### [Tasks to complete]
A. Retype the passage of the Southern wedding traditions text that opens with the words containing "While bridal showers" and closes with "her big day.".
B. According to the text on Southern wedding traditions, what do couples bury upside down at their ceremony site, and for what purpose?

**** Text for analysis

There are certain rituals you've come to expect at weddings — the white dress, a tiered cake, and heartfelt vows. But if you head to the South, you may also encounter a few of these beloved Southern wedding traditions.
Bury the Bourbon Bottle
If you spot a soon-to-be bride and groom sneaking up to their ceremony site with a bottle of bourbon, don't expect to see them carrying a couple glasses as well. Instead, look for a shovel. Tradition directs couples to bury a bottle of bourbon upside down at their ceremony site to ensure a rain-free event. Once the (dry) ceremony concludes, the married duo can dig up the bourbon and share it with their guests.
While bridal showers and rehearsal dinners are still the norm in the South, there's another event that allows brides to show off their well-learned Southern hospitality. At the bridesmaids' luncheon, the bride plays host for her maids and other important female friends and family, and offers gifts to those who have helped her prepare for her big day.
Wedding cakes in the New Orleans area come with an extra set of decorations: Silver charms attached to ribbons are baked into the bottom layer of cake. During the "ribbon pull," all the single ladies gather around to choose a string — and their fate. Each charm represents a particular destiny. Popular charms include a ring (next to marry), a heart (symbol of new love), and a four-leaf clover (good luck is on its way). Some brides choose to have the ribbon pull conducted at the bridesmaids' luncheon rather than at the wedding reception.

********
**** Records shown

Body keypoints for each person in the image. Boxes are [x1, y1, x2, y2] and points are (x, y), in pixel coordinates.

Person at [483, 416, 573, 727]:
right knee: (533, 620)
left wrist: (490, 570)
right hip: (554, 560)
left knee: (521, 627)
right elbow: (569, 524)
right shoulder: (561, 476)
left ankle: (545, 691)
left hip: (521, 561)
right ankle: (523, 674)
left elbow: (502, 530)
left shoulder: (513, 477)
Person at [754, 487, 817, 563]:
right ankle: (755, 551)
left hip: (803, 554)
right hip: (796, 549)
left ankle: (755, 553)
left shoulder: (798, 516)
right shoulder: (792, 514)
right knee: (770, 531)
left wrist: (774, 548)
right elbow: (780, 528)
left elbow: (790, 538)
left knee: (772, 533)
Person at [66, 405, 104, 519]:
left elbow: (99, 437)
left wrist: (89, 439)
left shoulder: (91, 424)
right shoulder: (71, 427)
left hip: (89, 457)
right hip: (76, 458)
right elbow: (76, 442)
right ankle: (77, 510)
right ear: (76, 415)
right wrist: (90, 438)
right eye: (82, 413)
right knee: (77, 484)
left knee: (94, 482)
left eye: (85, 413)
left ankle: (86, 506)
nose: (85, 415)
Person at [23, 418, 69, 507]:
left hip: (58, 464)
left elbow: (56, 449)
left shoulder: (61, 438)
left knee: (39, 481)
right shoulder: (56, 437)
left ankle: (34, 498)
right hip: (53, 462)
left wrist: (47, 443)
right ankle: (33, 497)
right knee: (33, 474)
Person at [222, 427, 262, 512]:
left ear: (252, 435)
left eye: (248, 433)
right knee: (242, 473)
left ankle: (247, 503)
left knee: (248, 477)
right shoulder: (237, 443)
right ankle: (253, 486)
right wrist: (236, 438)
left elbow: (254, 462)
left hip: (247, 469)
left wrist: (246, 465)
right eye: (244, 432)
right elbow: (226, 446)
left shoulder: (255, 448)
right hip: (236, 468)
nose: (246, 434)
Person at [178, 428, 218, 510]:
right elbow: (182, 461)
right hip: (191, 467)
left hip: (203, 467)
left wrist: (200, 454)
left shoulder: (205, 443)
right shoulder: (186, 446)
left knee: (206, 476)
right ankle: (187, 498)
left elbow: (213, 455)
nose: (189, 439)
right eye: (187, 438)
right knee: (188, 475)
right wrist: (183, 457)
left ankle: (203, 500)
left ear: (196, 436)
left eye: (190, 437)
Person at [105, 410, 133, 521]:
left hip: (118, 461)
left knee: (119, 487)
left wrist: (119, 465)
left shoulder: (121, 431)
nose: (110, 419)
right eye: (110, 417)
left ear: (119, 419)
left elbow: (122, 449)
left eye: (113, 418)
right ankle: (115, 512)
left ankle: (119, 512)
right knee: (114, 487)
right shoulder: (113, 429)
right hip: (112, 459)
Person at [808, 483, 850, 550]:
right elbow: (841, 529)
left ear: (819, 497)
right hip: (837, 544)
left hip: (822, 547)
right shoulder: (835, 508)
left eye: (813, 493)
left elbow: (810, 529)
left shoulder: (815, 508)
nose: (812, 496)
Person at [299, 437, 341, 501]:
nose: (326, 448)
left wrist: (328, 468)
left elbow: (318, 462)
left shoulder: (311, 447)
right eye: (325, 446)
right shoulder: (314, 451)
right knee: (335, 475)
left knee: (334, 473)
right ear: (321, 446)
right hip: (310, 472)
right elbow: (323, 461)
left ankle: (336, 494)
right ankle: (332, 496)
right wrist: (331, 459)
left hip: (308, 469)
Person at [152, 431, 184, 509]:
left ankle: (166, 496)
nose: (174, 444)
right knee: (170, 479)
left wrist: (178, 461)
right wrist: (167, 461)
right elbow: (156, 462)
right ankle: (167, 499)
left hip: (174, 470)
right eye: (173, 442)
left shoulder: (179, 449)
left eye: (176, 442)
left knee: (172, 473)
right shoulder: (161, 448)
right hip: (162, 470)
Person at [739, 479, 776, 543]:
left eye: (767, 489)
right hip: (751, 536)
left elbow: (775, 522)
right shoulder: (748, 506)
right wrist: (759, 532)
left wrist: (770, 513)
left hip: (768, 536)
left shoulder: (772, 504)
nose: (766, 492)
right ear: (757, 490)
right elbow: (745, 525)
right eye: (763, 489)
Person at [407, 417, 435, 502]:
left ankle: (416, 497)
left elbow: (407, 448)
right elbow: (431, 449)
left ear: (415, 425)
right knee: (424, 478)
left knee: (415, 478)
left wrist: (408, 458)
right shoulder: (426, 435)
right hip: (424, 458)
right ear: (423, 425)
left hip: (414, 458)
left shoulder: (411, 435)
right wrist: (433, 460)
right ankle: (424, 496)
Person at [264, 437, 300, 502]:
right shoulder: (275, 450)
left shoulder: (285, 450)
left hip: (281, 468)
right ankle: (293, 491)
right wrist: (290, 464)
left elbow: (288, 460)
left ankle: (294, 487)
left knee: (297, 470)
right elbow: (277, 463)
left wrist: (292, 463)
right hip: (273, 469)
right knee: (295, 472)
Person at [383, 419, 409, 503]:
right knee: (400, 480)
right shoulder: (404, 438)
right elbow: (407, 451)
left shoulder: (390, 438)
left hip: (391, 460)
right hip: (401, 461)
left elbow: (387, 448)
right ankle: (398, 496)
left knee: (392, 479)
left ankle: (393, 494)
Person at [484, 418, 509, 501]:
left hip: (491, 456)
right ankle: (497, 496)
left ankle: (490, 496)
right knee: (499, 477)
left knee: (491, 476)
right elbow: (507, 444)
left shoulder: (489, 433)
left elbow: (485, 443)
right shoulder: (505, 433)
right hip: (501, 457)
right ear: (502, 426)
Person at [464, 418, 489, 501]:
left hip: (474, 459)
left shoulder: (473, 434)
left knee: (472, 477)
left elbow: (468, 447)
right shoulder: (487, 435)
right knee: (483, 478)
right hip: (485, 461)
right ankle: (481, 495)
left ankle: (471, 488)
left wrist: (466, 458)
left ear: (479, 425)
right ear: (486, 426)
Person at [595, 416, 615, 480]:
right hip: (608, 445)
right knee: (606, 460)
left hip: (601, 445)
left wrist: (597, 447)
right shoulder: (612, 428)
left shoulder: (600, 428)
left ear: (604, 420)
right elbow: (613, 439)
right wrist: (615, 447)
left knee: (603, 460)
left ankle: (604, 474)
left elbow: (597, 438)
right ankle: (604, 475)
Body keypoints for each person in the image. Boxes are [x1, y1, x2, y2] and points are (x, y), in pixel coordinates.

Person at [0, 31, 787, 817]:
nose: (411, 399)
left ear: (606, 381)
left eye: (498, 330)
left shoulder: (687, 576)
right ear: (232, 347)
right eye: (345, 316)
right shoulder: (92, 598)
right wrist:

********

### [Answers in order]
A.
While bridal showers and rehearsal dinners are still the norm in the South, there's another event that allows brides to show off their well-learned Southern hospitality. At the bridesmaids' luncheon, the bride plays host for her maids and other important female friends and family, and offers gifts to those who have helped her prepare for her big day.

B. A bottle of bourbon, to ensure a rain-free event.